Add Some Logic In Python

Python also has special keywords (called logical operators) for comparing two expressions, which are: and , or , and not .

and keyword::

Saying “and” means that both statements must be true. For instance, take the following two simple phrases (and assume they’re both true):

1. cats have four legs

2. cats have tails

If we use these phrases in combination, the phrase “cats have four legs and cats have tails” is true, of course. If we negate both of these phrases, “cats do not have four legs and cats do not have tails” is false. But even if we make one of these phrases false, the combination also becomes false: “cats have four legs and cats do not have tails” is a false phrase. Likewise, “cats do not have four legs and cats have tails” is still false.

Let’s try this same concept out in Python by using some numerical expressions:

>>> 1 < 2 and 3 < 4 # both are True

True

>>> 2 < 1 and 4 < 3 # both are False

False

>>> 1 < 2 and 4 < 3 # second statement is False

False

>>> 2 < 1 and 3 < 4 # first statement is False

False

1. 1 < 2 and 3 < 4 : both statements are True , so the combination is also True

2. < 1 and 4 < 3 : both statements are False , so their combination is also False

3. 1 < 2 and 4 < 3 : the first statement ( 1 < 2 ) is True , while the second statement ( 4 < 3 ) is False ; since both statements have to be True , combining them with the and keyword gives us False

4. 2 < 1 and 3 < 4 : the first statement ( 2 < 1 ) is False , while the second

statement ( 3 < 4 ) is True ; again, since both statements have to be True ,

combining them with the and keyword gives us False.

We can summarize these results as follows:

Combination using and — -> Result

1. True and True — -> True

2. True and False — -> False

3. False and True → False

4. False and False — -> False

>>> True and True

True

>>> True and False

False

>>> False and True

False

>>> False and False

False.

or keyword::

The or keyword means that at least one value must be true. When we say the word “or” in everyday conversation, sometimes we mean an “exclusive or” — this means that only the first option or the second option can be true. We use an “exclusive or” when we say a phrase such as, “I can stay or I can go.” I can’t do both — only one of these options can be true.

However, in programming we use an “inclusive or” since we also want to include the possibility that both values are true.

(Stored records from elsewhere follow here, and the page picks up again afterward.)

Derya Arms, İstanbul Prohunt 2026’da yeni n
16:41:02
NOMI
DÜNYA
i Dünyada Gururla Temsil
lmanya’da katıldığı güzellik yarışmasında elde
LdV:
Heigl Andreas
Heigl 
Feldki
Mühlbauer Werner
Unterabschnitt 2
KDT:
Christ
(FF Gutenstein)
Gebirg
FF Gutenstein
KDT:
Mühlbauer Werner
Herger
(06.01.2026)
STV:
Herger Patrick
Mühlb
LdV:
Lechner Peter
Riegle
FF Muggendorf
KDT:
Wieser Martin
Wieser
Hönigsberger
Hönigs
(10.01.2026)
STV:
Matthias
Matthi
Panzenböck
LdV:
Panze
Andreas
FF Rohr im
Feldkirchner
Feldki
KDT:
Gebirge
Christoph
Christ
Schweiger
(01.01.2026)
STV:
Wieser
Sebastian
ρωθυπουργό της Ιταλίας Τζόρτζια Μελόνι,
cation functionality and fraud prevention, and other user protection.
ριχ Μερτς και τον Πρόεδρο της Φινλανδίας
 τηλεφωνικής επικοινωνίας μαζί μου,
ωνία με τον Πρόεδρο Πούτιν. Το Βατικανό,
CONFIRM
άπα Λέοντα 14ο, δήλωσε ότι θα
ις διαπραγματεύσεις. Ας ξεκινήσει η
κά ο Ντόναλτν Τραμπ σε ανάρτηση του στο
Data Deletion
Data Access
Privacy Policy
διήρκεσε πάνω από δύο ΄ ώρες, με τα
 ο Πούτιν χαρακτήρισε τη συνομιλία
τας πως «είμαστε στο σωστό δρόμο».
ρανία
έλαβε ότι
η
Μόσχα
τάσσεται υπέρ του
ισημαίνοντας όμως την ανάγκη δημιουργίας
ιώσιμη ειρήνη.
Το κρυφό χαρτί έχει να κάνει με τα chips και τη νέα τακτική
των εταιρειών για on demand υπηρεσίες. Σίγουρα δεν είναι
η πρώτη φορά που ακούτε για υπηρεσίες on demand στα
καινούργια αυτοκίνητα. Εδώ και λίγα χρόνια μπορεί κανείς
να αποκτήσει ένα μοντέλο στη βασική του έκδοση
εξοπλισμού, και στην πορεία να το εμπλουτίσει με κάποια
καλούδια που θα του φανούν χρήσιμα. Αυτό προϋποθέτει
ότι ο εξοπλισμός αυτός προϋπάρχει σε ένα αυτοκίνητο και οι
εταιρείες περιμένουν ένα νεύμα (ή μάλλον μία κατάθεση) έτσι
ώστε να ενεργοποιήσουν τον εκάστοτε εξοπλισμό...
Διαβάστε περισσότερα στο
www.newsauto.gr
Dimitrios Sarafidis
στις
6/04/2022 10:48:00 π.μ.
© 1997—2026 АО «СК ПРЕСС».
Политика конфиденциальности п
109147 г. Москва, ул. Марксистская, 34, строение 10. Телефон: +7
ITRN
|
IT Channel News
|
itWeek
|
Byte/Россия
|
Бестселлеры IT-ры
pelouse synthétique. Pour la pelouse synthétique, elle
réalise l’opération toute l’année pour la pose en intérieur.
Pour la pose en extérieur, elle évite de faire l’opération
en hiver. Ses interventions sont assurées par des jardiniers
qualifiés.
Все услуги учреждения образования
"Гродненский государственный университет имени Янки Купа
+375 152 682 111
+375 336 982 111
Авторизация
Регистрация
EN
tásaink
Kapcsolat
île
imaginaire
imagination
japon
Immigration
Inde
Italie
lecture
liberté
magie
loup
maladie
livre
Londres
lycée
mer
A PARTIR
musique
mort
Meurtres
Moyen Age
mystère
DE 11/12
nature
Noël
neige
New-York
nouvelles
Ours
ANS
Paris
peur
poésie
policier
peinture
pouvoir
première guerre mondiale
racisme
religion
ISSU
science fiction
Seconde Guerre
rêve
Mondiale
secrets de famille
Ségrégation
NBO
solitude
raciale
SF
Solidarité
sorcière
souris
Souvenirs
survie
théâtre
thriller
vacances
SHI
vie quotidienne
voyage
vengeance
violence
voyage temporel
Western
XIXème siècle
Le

For instance, if we said the phrase, “we can have ice cream or we can have cake,” we also want the possibility of ice cream and cake, so we use an “inclusive or” to mean “either ice cream, or cake, or both ice cream and cake.”

Again, we can try this concept out in Python by using some numerical expressions:

>>> 1 < 2 or 3 < 4 # both are True

True

>>> 2 < 1 or 4 < 3 # both are False

False

>>> 1 < 2 or 4 < 3 # second statement is False

True

>>> 2 < 1 or 3 < 4 # first statement is False

True

If any part of our expression is True, even if both parts are True, the result will also be True. We can summarize these results as follows:

Combination using or — -> Result

1. True or True — -> True

2. True or False — -> True

3. False or True → True

4. False or False — -> False

>>> True or True

True

>>> True or False

True

>>> False or True

True

>>> False or False

False

We can also combine the “and” and “or” keywords using parentheses to create more complicated statements to evaluate, such as the following:

>>> False or (False and True)

False

>>> True and (False or True)

True

not keyword::

Finally, as you would expect, the not keyword simply reverses the truth of a single statement:

Effect of using not — -> Result

1. not True — -> False

2. not False — -> True

Using parentheses for grouping statements together, we can combine these keywords with True and False to create more complex expressions. For instance:

>>> (not False) or True

True

>>> False or (not False)

True

We can now combine these keywords with the boolean comparators that we learned in the previous section to compare much more complicated expressions.

example:

True and not (1 != 1)

We can break this statement, as follows:

1. We know that 1 == 1 is True , therefore…

2. 1 != 1 is False , therefore… not (1 != 1) can be simplified to not ( False`)

3. not False is True

4. Now we can use this partial result to solve the full expression…

5. True and not (1 != 1) can be simplified to True and True

6. True and True evaluates to be True

When working through complicated expressions, the best strategy is to start with the most complicated part (or parts) of the expression and build outward from there.

example:

(“A” != “A”) or not (2 >= 3)

We can break this expression down into two sections, then combine them:

1. We’ll start with the expression on the left side of the or keyword

2. We know that “A” == “A” is True , therefore…

3. “A” != “A” is False , and the left side of our expression is False

4. Now on the right side of the or , 2 >= 3 is False , therefore… not (2 >= 3) is True

5. So our entire expression simplifies to False or True

6. False or True evaluates to be True.